## What is expected
Every line below should be copied exactly; drop the pictures.

## Collection entries
--- START ---

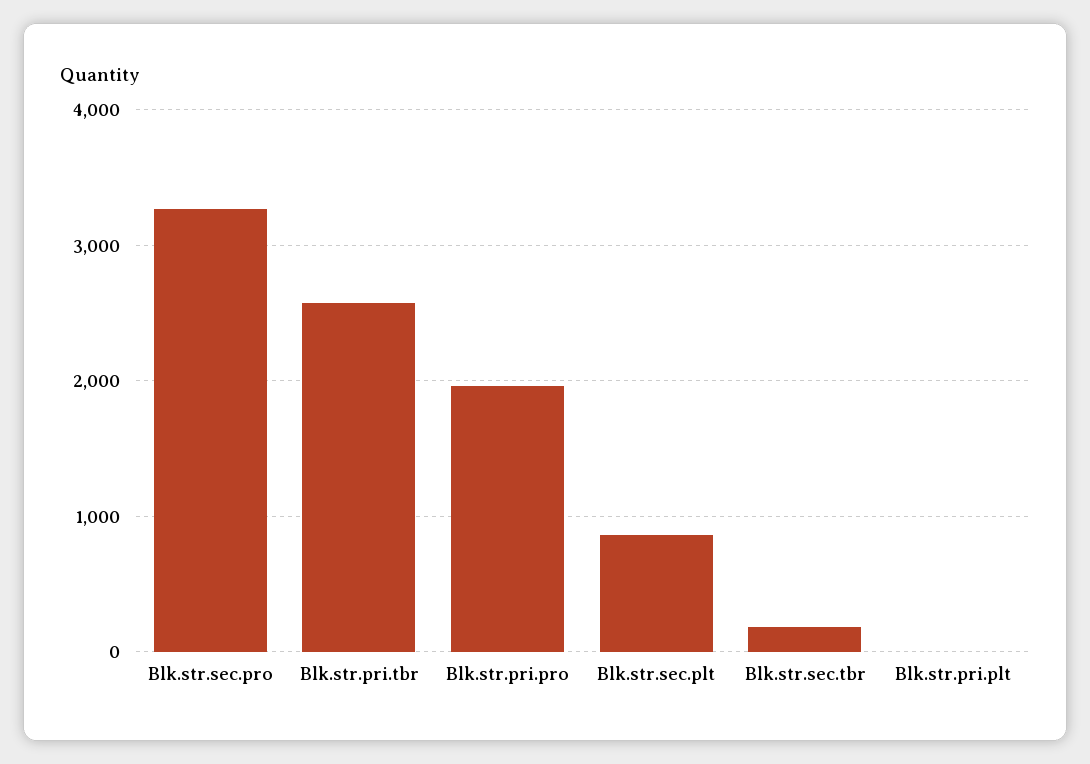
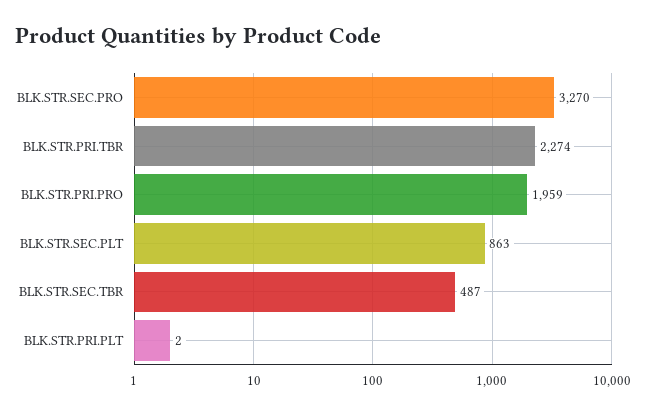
  {
    "Blk.str.sec.pro": 3270,
-   "Blk.str.pri.tbr": 2600,
+   "Blk.str.pri.tbr": 2274,
    "Blk.str.pri.pro": 1959,
    "Blk.str.sec.plt": 863,
-   "Blk.str.sec.tbr": 200,
+   "Blk.str.sec.tbr": 487,
    "Blk.str.pri.plt": 2
  }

--- END ---

## Solution to the exercise
  {
    "Blk.str.sec.pro": 3270,
-   "Blk.str.pri.tbr": 2600,
+   "Blk.str.pri.tbr": 2274,
    "Blk.str.pri.pro": 1959,
    "Blk.str.sec.plt": 863,
-   "Blk.str.sec.tbr": 200,
+   "Blk.str.sec.tbr": 487,
    "Blk.str.pri.plt": 2
  }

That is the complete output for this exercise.